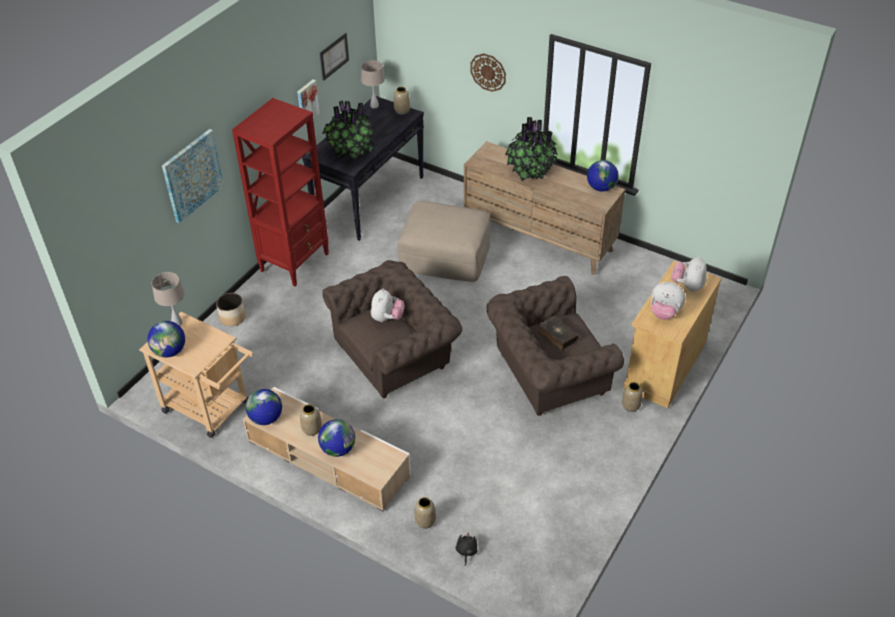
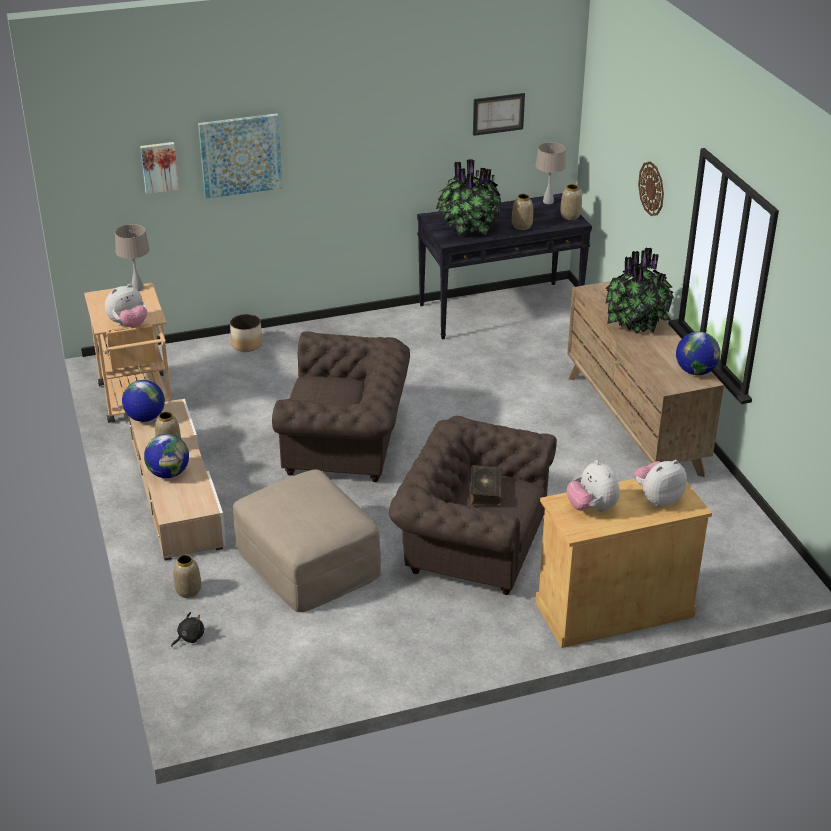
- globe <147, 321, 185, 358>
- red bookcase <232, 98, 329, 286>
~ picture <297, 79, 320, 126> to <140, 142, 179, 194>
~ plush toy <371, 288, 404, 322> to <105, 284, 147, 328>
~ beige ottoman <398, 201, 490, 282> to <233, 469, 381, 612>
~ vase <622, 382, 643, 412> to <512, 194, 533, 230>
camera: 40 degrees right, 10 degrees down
++++++
Work instructions: For this exercise, the answer is the lines from the one containing "142, 179, 194>" through the end of the listing above, reproduced exactly.

Written response:
~ picture <297, 79, 320, 126> to <140, 142, 179, 194>
~ plush toy <371, 288, 404, 322> to <105, 284, 147, 328>
~ beige ottoman <398, 201, 490, 282> to <233, 469, 381, 612>
~ vase <622, 382, 643, 412> to <512, 194, 533, 230>
camera: 40 degrees right, 10 degrees down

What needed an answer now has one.